(Data supplied Opens)
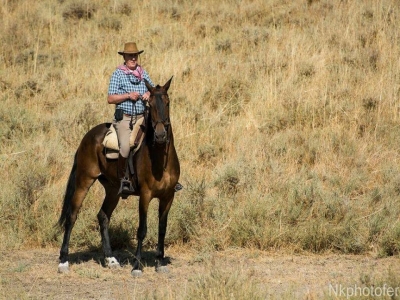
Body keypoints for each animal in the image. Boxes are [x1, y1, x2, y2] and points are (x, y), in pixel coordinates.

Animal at [56, 77, 180, 276]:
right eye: (150, 105)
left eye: (167, 102)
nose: (161, 135)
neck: (160, 160)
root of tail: (88, 136)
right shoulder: (145, 196)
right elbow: (142, 229)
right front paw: (137, 266)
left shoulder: (168, 196)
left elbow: (162, 229)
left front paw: (160, 263)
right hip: (84, 181)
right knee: (72, 217)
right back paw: (64, 261)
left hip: (113, 189)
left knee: (103, 216)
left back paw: (111, 259)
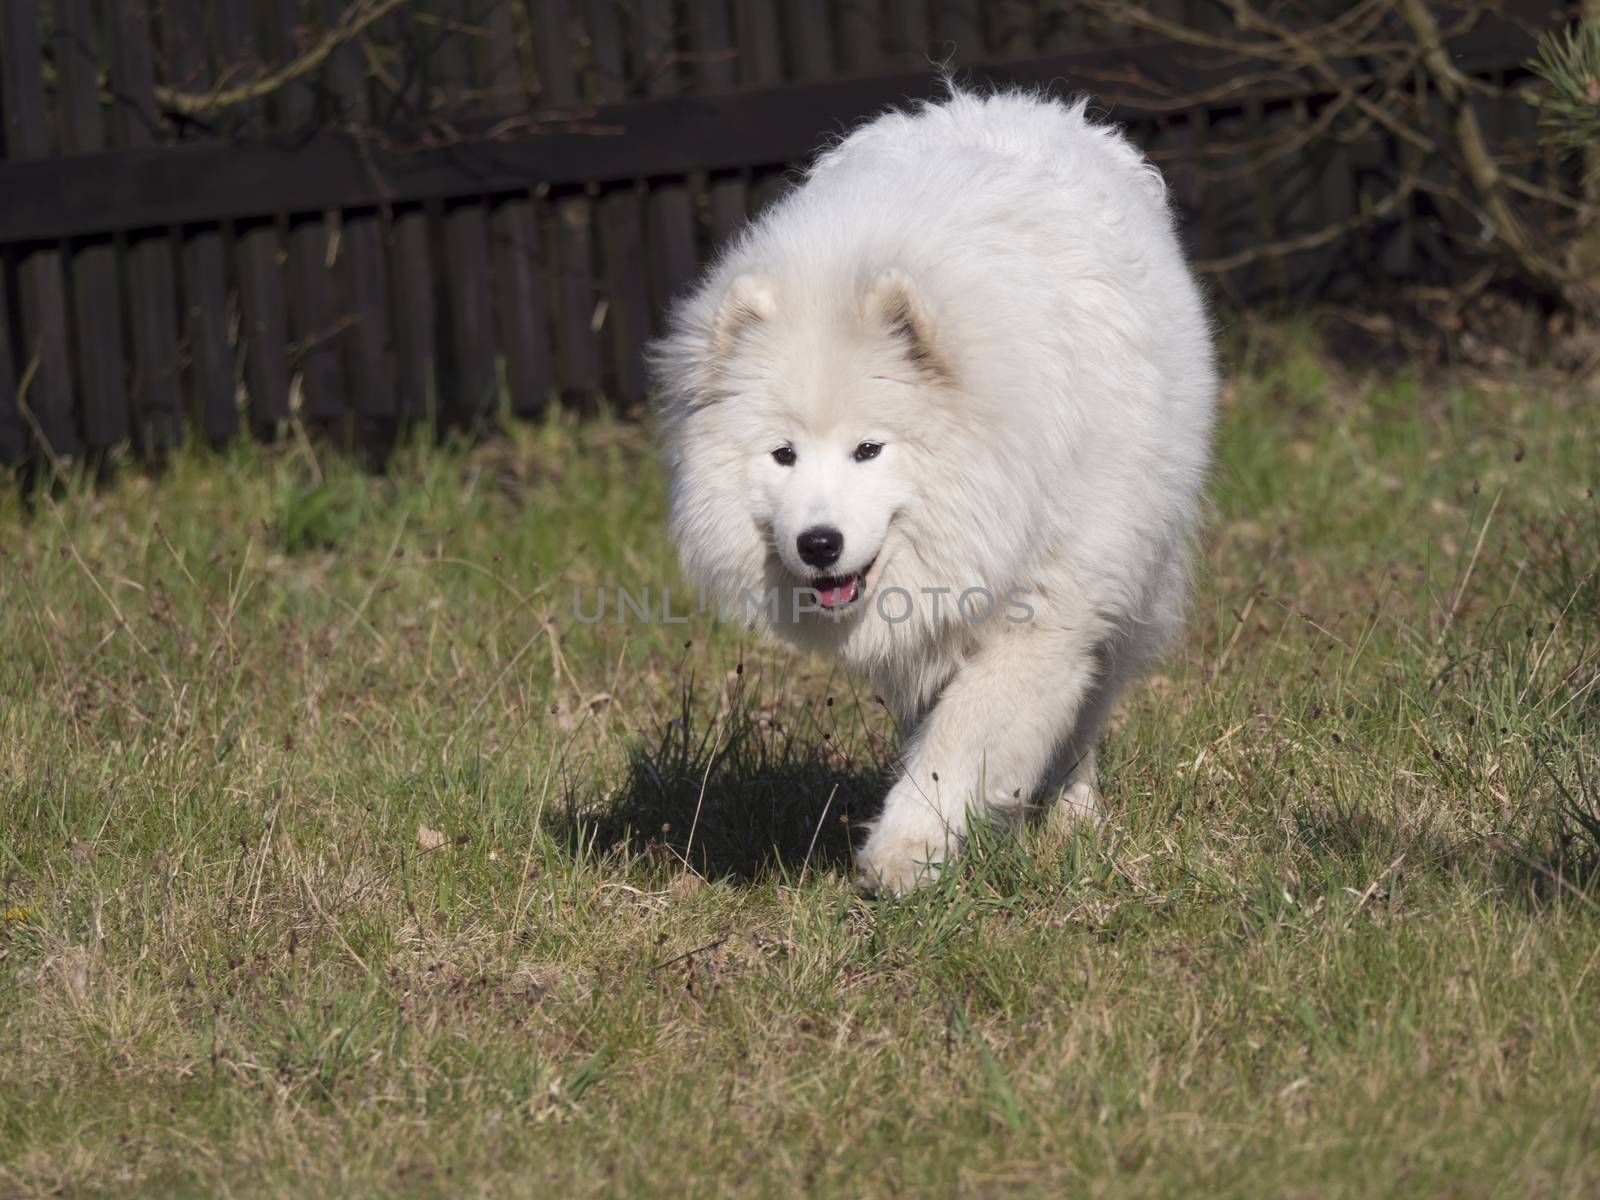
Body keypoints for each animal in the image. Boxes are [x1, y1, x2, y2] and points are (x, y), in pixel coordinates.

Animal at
(Data supplied Closes)
## Exercise directions
Omit the pictures and please write out exactly the lines between the one containing "neck: (160, 160)" and the last line of the entries, both included.

## Response area
neck: (160, 160)
root of tail: (88, 136)
right shoulder: (145, 196)
right elbow: (142, 229)
right front paw: (137, 266)
left shoulder: (168, 196)
left elbow: (162, 229)
left front paw: (160, 263)
right hip: (84, 181)
right knee: (72, 217)
right back paw: (64, 261)
left hip: (113, 189)
left knee: (103, 216)
left back paw: (111, 259)
Body keypoints for each animal in the image. Boxes are [x1, y1, x2, y2] and points are (x, y), in pixel coordinates.

Animal at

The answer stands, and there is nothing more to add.